- Born: 17 January 1888 Alexandria, Egypt
- Died: 1956 (aged 67–68) Alexandria, Egypt
- Relatives: Effat Nagy

= Mohamed Nagy (artist) =

Egyptian artist (1888–1956)

Mohamed Nagy (محمد ناجي), also spelled Mohamed Nagi and in Standard Arabic as Muhammad Naji (17 January 1888 – 1956) was an Egyptian artist. He is considered to be among the founders of modern Egyptian art, and was responsible for establishing the modern painting school of Egypt. He was the recipient of the golden prize of the Salon du Paris for his "Egypt Renaissance". His other works, which have been well received, are the murals of "Ancient Egyptian medicine, Medieval medicine, Folk medicine, and Inauguration of Mohamed Ali".

After Nagy's death, Tharwat Okasha, the Minister of Culture of Egypt, opened the Mohamed Nagy Museum on 13 July 1968.

==Early life==
Mohammed Nagi was born to an Egyptian father and Turkish mother, in the Mediterranean city of Alexandria on 17 January 1888. He displayed a keen interest in the art forms of poetry, folk arts and painting from a young age, and also in music (playing violin and lute). From 1906 to 1910, he studied law at Lyon. From 1910 to 1914 he enrolled in art studies at the Academy of Fine Arts in Florence, Italy, the first student to do so from Egypt. Claude Monet (1840–1926) was his teacher in the art of European Impressionism. The painter's sister is Effat Nagy, also a well known painter in Egypt.

==Professional life and legacy==
Nagy returned to Alexandria during the World War I, when he was fired by a "radical approach towards classic rules of art" and concentrated his painting on Impressionism. His paintings were a mix of Egypt's traditional and the modern art forms.
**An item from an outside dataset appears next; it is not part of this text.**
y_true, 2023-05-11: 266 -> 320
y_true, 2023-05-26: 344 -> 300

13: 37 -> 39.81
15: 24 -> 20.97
Nature was his theme, and art work on walls and permanent surfaces done by artists of Ancient Egypt enthused him.

In 1939 Nagy started his ambitious project titled "Alexandria School" when he headed the Museum of Modern Art as its director. In 1952, to give shape to his project, he decided to build an atelier in a plot of land which he purchased from Hadayek El Ahram. He pursued this project till he died in his studio in 1956. In 1962, the Ministry of Culture bought his atelier and then Tharwat Okasha formally inaugurated the Mohamed Nagy Museum on 13 July 1968. The museum has 1,200 paintings and sketches, including 40 of Nagy's oil paintings his sister donated to the museum.